::: Task data :::

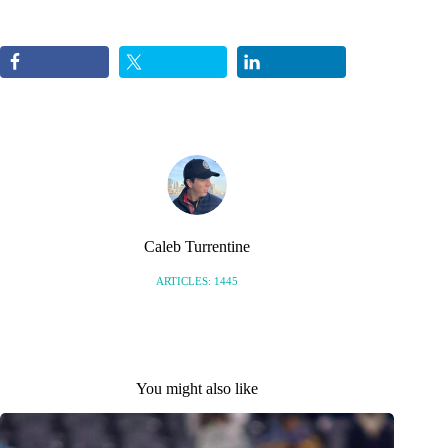
Caleb Turrentine
ARTICLES: 1445
You might also like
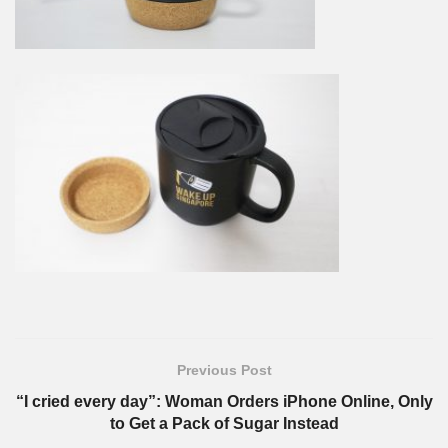
Previous Post
“I cried every day”: Woman Orders iPhone Online, Only
to Get a Pack of Sugar Instead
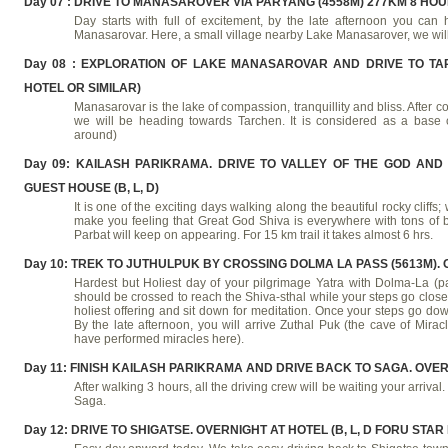
Day 07 : DRIVE TO MANASAROVER VIA PARYANG (4558M) 277KM 8 HOUR
Day starts with full of excitement, by the late afternoon you can 
Manasarovar. Here, a small village nearby Lake Manasarover, we will
Day 08 : EXPLORATION OF LAKE MANASAROVAR AND DRIVE TO TARC
HOTEL OR SIMILAR)
Manasarovar is the lake of compassion, tranquillity and bliss. Afte
we will be heading towards Tarchen. It is considered as a base
around)
Day 09: KAILASH PARIKRAMA. DRIVE TO VALLEY OF THE GOD AND
GUEST HOUSE (B, L, D)
It is one of the exciting days walking along the beautiful rocky cliffs
make you feeling that Great God Shiva is everywhere with tons of bl
Parbat will keep on appearing. For 15 km trail it takes almost 6 hrs.
Day 10: TREK TO JUTHULPUK BY CROSSING DOLMA LA PASS (5613M). O
Hardest but Holiest day of your pilgrimage Yatra with Dolma-La (p
should be crossed to reach the Shiva-sthal while your steps go closer
holiest offering and sit down for meditation. Once your steps go do
By the late afternoon, you will arrive Zuthal Puk (the cave of Mira
have performed miracles here).
Day 11: FINISH KAILASH PARIKRAMA AND DRIVE BACK TO SAGA. OVERN
After walking 3 hours, all the driving crew will be waiting your arrival
Saga.
Day 12: DRIVE TO SHIGATSE. OVERNIGHT AT HOTEL (B, L, D FORU STAR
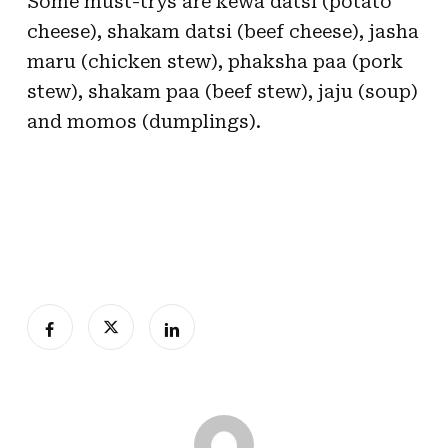
Some must-trys are kewa datsi (potato
cheese), shakam datsi (beef cheese), jasha
maru (chicken stew), phaksha paa (pork
stew), shakam paa (beef stew), jaju (soup)
and momos (dumplings).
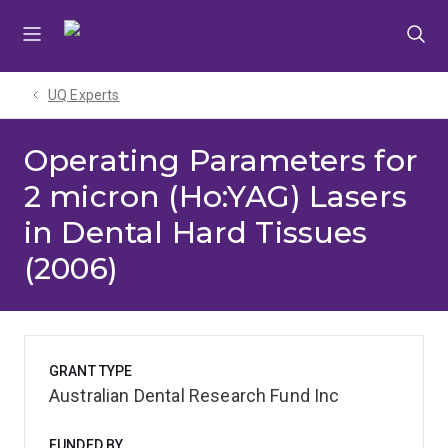
Skip
Skip
Skip
to
to
to
menu
content
footer
UQ Experts
Operating Parameters for
2 micron (Ho:YAG) Lasers
in Dental Hard Tissues
(2006)
GRANT TYPE
Australian Dental Research Fund Inc
FUNDED BY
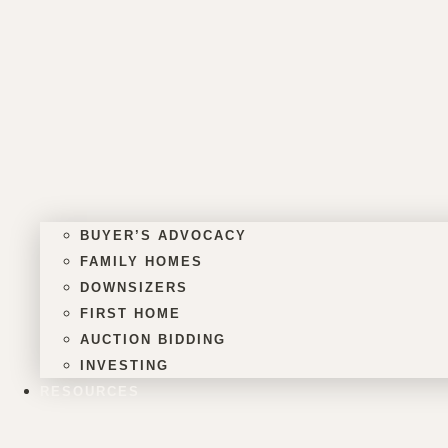
BUYER’S ADVOCACY
FAMILY HOMES
DOWNSIZERS
FIRST HOME
AUCTION BIDDING
INVESTING
RESOURCES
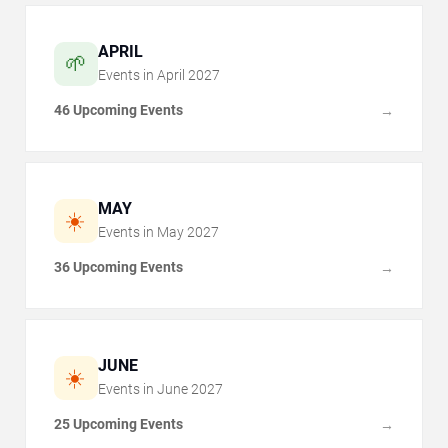
APRIL
🌱
Events in
April
2027
46 Upcoming Events
→
MAY
☀️
Events in
May
2027
36 Upcoming Events
→
JUNE
☀️
Events in
June
2027
25 Upcoming Events
→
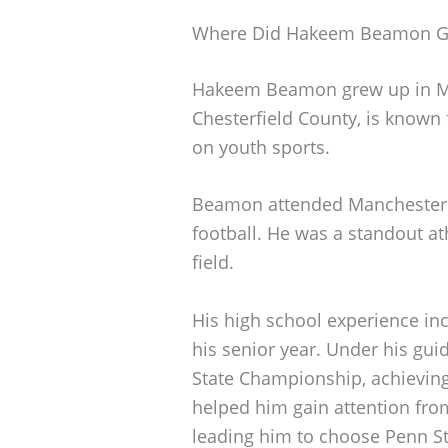
Where Did Hakeem Beamon G
Hakeem Beamon grew up in Midl
Chesterfield County, is known
on youth sports.
Beamon attended Manchester H
football. He was a standout ath
field.
His high school experience in
his senior year. Under his gui
State Championship, achieving
helped him gain attention from
leading him to choose Penn St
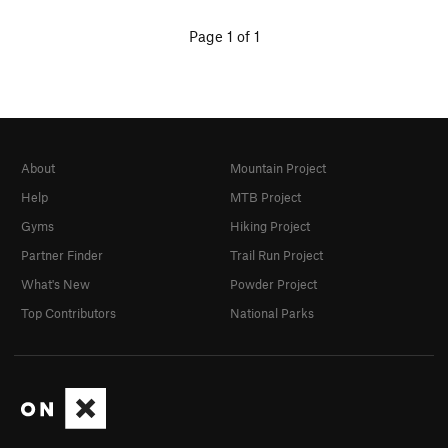
Page 1 of 1
About
Mountain Project
Help
MTB Project
Gyms
Hiking Project
Partner Finder
Trail Run Project
What's New
Powder Project
Top Contributors
National Parks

:::

Directions: Write out every line of text in the listing above, character for character and in the same order. Leave out the pictures.

Exercise response:
Caleb Turrentine
ARTICLES: 1445
You might also like
Previous Post
“I cried every day”: Woman Orders iPhone Online, Only
to Get a Pack of Sugar Instead
Day 07 : DRIVE TO MANASAROVER VIA PARYANG (4558M) 277KM 8 HOUR
Day starts with full of excitement, by the late afternoon you can 
Manasarovar. Here, a small village nearby Lake Manasarover, we will
Day 08 : EXPLORATION OF LAKE MANASAROVAR AND DRIVE TO TARC
HOTEL OR SIMILAR)
Manasarovar is the lake of compassion, tranquillity and bliss. Afte
we will be heading towards Tarchen. It is considered as a base
around)
Day 09: KAILASH PARIKRAMA. DRIVE TO VALLEY OF THE GOD AND
GUEST HOUSE (B, L, D)
It is one of the exciting days walking along the beautiful rocky cliffs
make you feeling that Great God Shiva is everywhere with tons of bl
Parbat will keep on appearing. For 15 km trail it takes almost 6 hrs.
Day 10: TREK TO JUTHULPUK BY CROSSING DOLMA LA PASS (5613M). O
Hardest but Holiest day of your pilgrimage Yatra with Dolma-La (p
should be crossed to reach the Shiva-sthal while your steps go closer
holiest offering and sit down for meditation. Once your steps go do
By the late afternoon, you will arrive Zuthal Puk (the cave of Mira
have performed miracles here).
Day 11: FINISH KAILASH PARIKRAMA AND DRIVE BACK TO SAGA. OVERN
After walking 3 hours, all the driving crew will be waiting your arrival
Saga.
Day 12: DRIVE TO SHIGATSE. OVERNIGHT AT HOTEL (B, L, D FORU STAR
Some must-trys are kewa datsi (potato
cheese), shakam datsi (beef cheese), jasha
maru (chicken stew), phaksha paa (pork
stew), shakam paa (beef stew), jaju (soup)
and momos (dumplings).
Skip
Skip
Skip
to
to
to
menu
content
footer
UQ Experts
Operating Parameters for
2 micron (Ho:YAG) Lasers
in Dental Hard Tissues
(2006)
GRANT TYPE
Australian Dental Research Fund Inc
FUNDED BY
BUYER’S ADVOCACY
FAMILY HOMES
DOWNSIZERS
FIRST HOME
AUCTION BIDDING
INVESTING
RESOURCES
APRIL
🌱
Events in
April
2027
46 Upcoming Events
→
MAY
☀️
Events in
May
2027
36 Upcoming Events
→
JUNE
☀️
Events in
June
2027
25 Upcoming Events
→
Where Did Hakeem Beamon G
Hakeem Beamon grew up in Midl
Chesterfield County, is known
on youth sports.
Beamon attended Manchester H
football. He was a standout ath
field.
His high school experience in
his senior year. Under his gui
State Championship, achieving
helped him gain attention from
leading him to choose Penn St
Page 1 of 1
About
Mountain Project
Help
MTB Project
Gyms
Hiking Project
Partner Finder
Trail Run Project
What's New
Powder Project
Top Contributors
National Parks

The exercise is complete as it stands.